Yes, I did enroll in as many botany courses as my schedule (and the distribution requirements) allowed. One course I enjoyed was field botany. Our labs comprised visiting various sites around northern Vermont and collecting plants. We used those as the basis for our 50-plant collection that was due at the end of the term and we lost 1/3 of a letter grade per incorrectly identified plant.
The tool we used for identifying plants was a dichotomous key. A book with hundrends of pages of plant description that resembled a “choose you own adventure.” “Does you plant have this characteristic? Yes, go to page x. No, go to page y.”
I still have both the key and one of the dried plants that comprised my collection hanging in my home office. The red tinge to the photos is proof I am still an amateur botanist.

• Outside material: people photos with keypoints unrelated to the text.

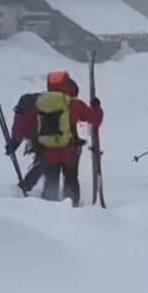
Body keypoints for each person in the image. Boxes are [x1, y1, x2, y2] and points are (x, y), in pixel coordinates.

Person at [34, 70, 103, 206]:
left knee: (50, 181)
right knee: (71, 180)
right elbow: (95, 119)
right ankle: (71, 208)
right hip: (69, 151)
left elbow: (29, 125)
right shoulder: (73, 104)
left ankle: (47, 210)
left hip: (47, 151)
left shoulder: (40, 103)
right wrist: (97, 107)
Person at [8, 92, 44, 194]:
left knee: (43, 163)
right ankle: (27, 186)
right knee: (44, 163)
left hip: (43, 136)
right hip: (45, 137)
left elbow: (18, 131)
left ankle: (26, 187)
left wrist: (14, 144)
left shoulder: (22, 112)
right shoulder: (27, 112)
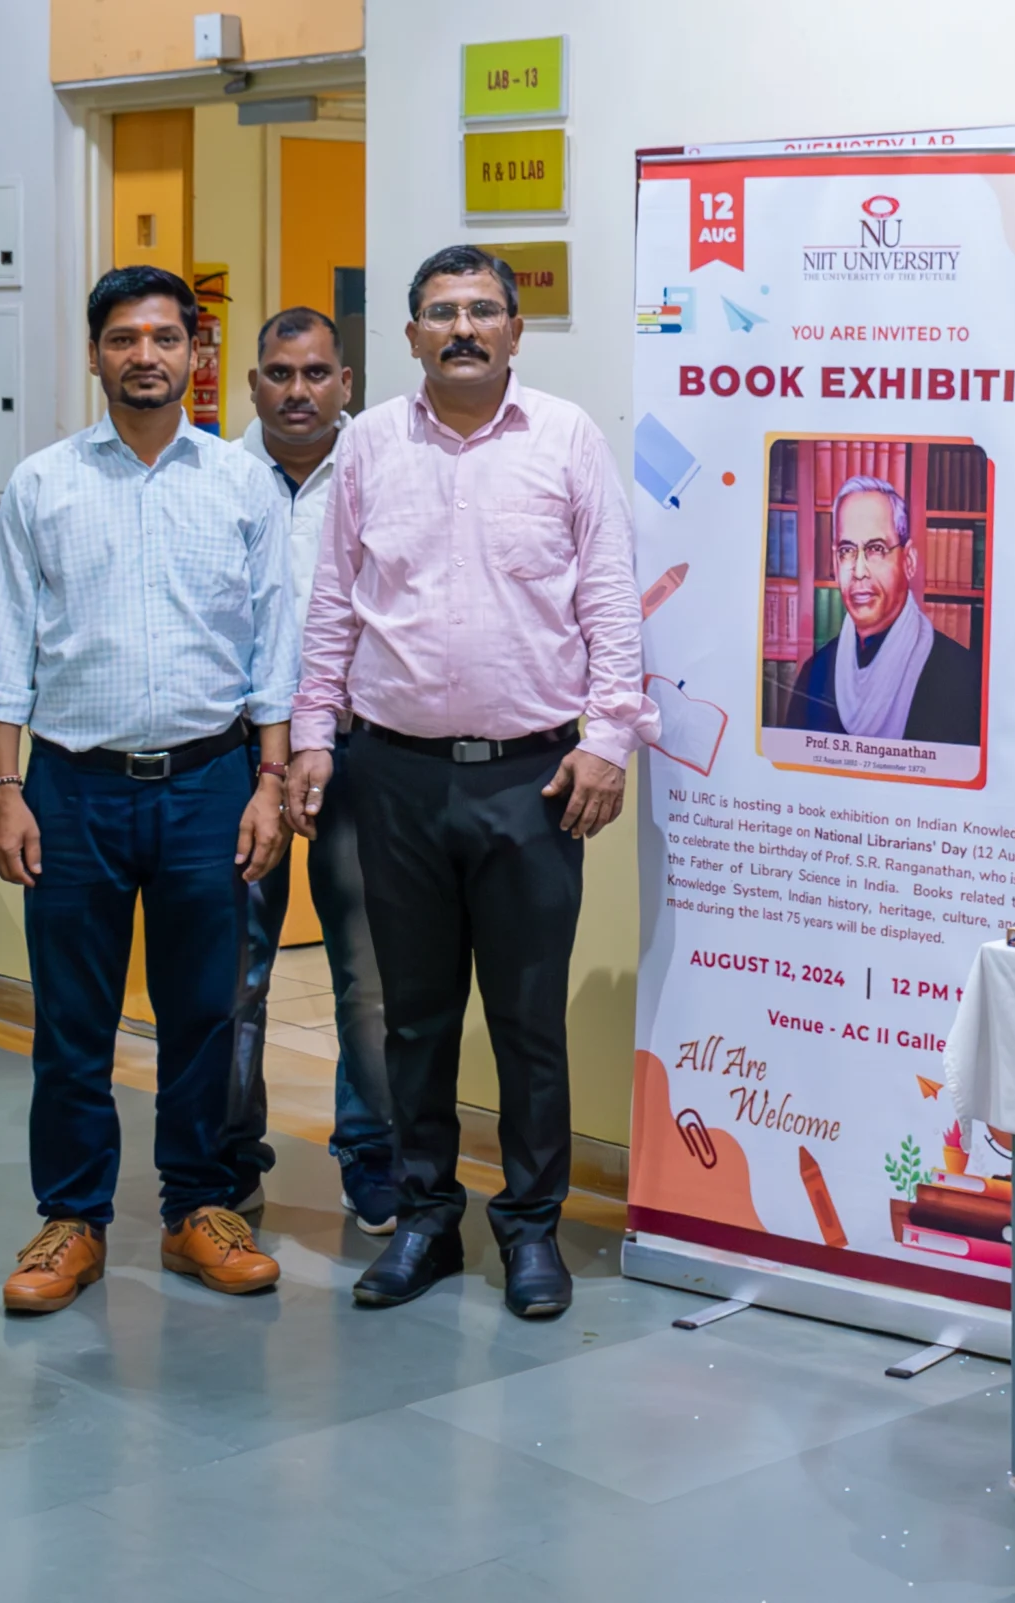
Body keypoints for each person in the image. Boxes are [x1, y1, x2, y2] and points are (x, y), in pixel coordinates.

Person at [288, 245, 656, 1320]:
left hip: (535, 781)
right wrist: (315, 731)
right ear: (407, 335)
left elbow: (612, 604)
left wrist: (607, 741)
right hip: (392, 776)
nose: (462, 327)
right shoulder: (368, 445)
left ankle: (532, 1230)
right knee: (414, 1020)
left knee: (529, 1020)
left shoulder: (565, 439)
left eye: (482, 311)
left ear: (513, 331)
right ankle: (425, 1221)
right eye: (441, 312)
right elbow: (332, 605)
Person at [0, 265, 297, 1315]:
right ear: (95, 352)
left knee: (206, 1011)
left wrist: (269, 782)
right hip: (71, 789)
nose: (145, 356)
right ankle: (72, 1217)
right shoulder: (43, 484)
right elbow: (4, 654)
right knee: (73, 1018)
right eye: (124, 338)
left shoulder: (241, 482)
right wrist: (4, 791)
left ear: (195, 353)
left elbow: (273, 653)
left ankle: (198, 1204)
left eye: (164, 337)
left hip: (212, 783)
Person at [227, 304, 398, 1232]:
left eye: (317, 374)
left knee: (366, 973)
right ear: (253, 383)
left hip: (358, 752)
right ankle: (229, 1156)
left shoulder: (379, 470)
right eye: (280, 374)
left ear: (346, 385)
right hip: (237, 759)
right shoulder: (212, 475)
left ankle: (370, 1153)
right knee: (236, 969)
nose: (299, 391)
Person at [783, 474, 983, 743]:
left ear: (908, 561)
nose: (859, 571)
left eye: (876, 549)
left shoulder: (963, 677)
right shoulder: (815, 675)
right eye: (847, 551)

My office also has a bank of grow lights with plants waiting for the spring to return to the fresh air.
In September, I visited my son in Hawai’i. We spent on glorious morning visiting the botanical gardens on Oahu. As we were waiting for him to pick us up (we awoke very early as our bodies were still on east coast time), I downloaded a plant identification app on to my phone. As we visited the gardens, I was busy snapping pictures of flowers and uploading them to see the names of the plants.

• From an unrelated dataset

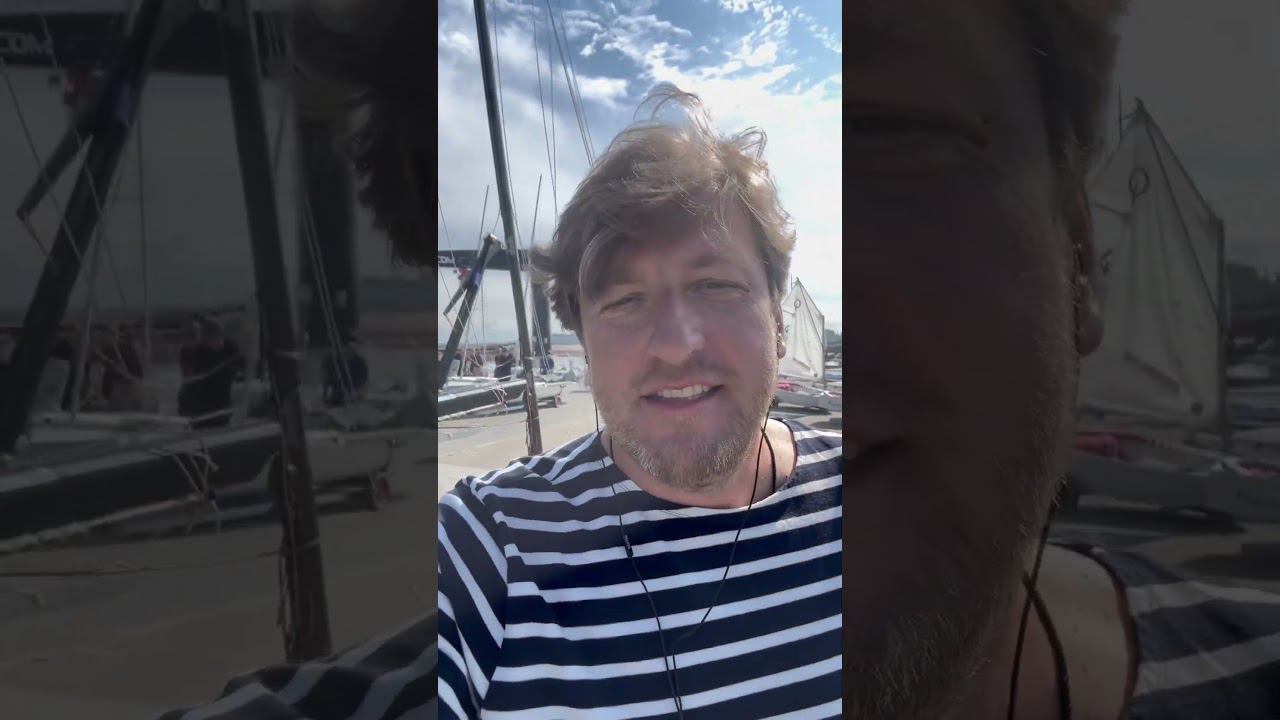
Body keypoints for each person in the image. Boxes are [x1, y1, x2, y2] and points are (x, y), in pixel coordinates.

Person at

As an old-time botanist who continues to know plants I encounter and learn about invasive species (I can identify poison hemlock which was never necessary in my region when I was a younger man), I missed the connection of looking deeply at plants to identify them. I also appreciated that fact that I did not have time for such identification. I was in Hawai’i for only five days and we had lots to do.

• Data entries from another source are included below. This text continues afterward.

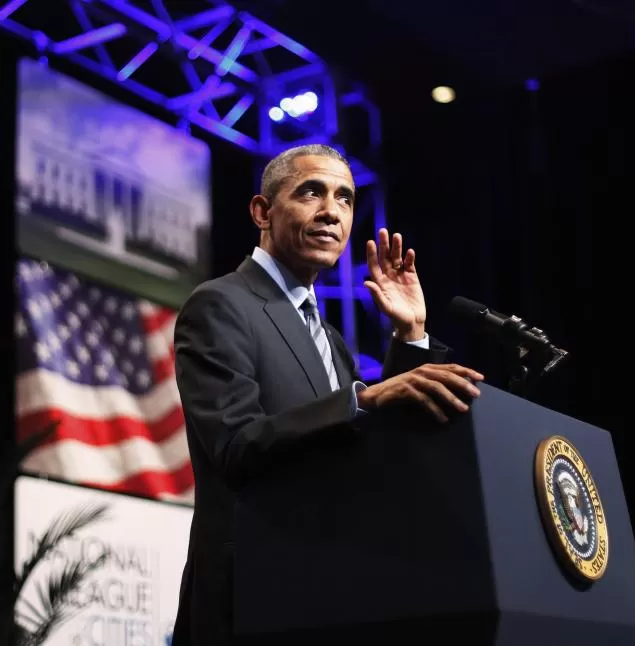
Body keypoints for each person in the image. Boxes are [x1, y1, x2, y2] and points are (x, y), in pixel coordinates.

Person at [171, 144, 484, 645]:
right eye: (311, 192)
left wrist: (411, 335)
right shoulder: (221, 304)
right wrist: (365, 398)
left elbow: (375, 451)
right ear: (262, 212)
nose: (330, 212)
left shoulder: (330, 339)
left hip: (325, 594)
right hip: (250, 600)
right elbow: (235, 445)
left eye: (345, 199)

Flying home, I thought about the technology I had used. I downloaded the app despite the fact I was 5 thousand miles from my house and internet service provider, but the cellular network knew where I was. When I launched the app, it located me in the north Pacific and used that to reduce the time it needed to identify plants I photographed. It gave remarkably accurate (at least to my seeing many species for the first time) results within seconds. It also gave me the option to save my images, tag them, and even share them. I decided not to upload them to the database as I was not confident in the identifications.
For me, this illustrates the benefits of technology. I more throughly enjoyed my trip as a could name plants that were increasingly familiar as the trip went on. I thin about those who eschew technology as (in my case) cheating when identifying plants. In my circumstance, I had no other option. I had hundreds of plants I was seeing and I wanted to know them. That what technology does for us. It delivers information literally to our hands literally anywhere in the world.
Sure we don’t want to forget how to identify plants without technology, but let’s use it when it is the best choice. Let’s fdo the same when calculating, writing, or otherwise creating.